--- Task ---
From the records below, print only the part that opens with the line containing "middle tip: (92, 116)" and closes with the line containing "ring dip: (279, 141)"; omit the pictures.

(Records supplied begins)

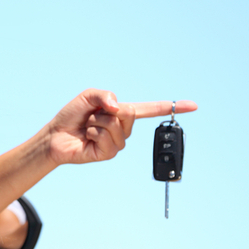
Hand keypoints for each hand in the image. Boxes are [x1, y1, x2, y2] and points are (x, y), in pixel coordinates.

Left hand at [45, 89, 197, 165]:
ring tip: (88, 127)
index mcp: (122, 113)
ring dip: (97, 122)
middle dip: (108, 110)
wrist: (55, 136)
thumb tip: (118, 108)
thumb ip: (105, 95)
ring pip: (116, 125)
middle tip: (92, 116)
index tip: (193, 105)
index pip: (150, 110)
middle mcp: (123, 128)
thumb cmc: (71, 116)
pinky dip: (93, 133)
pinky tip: (87, 138)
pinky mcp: (108, 153)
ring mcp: (117, 142)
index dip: (171, 107)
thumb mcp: (88, 96)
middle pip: (130, 113)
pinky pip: (106, 137)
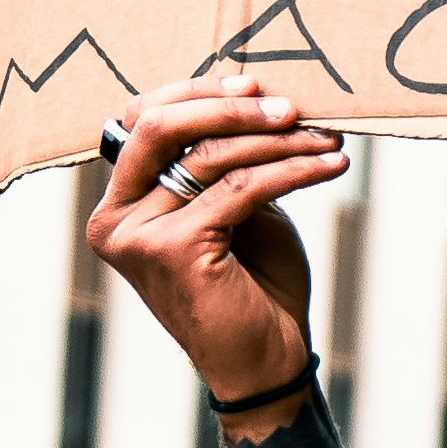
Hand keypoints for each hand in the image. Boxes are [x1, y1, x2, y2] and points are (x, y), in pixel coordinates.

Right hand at [84, 86, 339, 405]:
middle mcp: (115, 218)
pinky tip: (331, 165)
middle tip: (291, 107)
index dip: (197, 93)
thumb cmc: (253, 285)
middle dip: (230, 107)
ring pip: (210, 156)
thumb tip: (253, 96)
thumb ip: (224, 161)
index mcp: (119, 202)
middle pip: (161, 127)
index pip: (143, 121)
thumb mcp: (234, 209)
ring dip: (279, 141)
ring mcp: (138, 236)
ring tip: (329, 138)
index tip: (254, 85)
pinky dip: (292, 170)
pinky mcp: (174, 251)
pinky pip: (240, 189)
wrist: (265, 362)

(Records supplied ends)

--- Exercise answer ---
middle tip: (92, 116)
index tip: (193, 105)
index pip: (150, 110)
middle mcp: (123, 128)
thumb cmc: (71, 116)
pinky dip: (93, 133)
pinky tip: (87, 138)
pinky mcp: (108, 153)
ring mcp: (117, 142)
index dip: (171, 107)
thumb mcp: (88, 96)
middle pip: (130, 113)
pinky pip: (106, 137)
Hand keypoints for each hand in the image. Boxes are [x1, y1, x2, y2] and points are (x, y), in pixel coordinates.

Right hand at [84, 86, 339, 405]:
middle mcp: (115, 218)
pinky tip: (331, 165)
middle tip: (291, 107)
index dip: (197, 93)
thumb cmc: (253, 285)
middle dip: (230, 107)
ring pip: (210, 156)
thumb tip: (253, 96)
thumb ip: (224, 161)
index mcp: (119, 202)
middle pip: (161, 127)
index pip: (143, 121)
thumb mcp: (234, 209)
ring dip: (279, 141)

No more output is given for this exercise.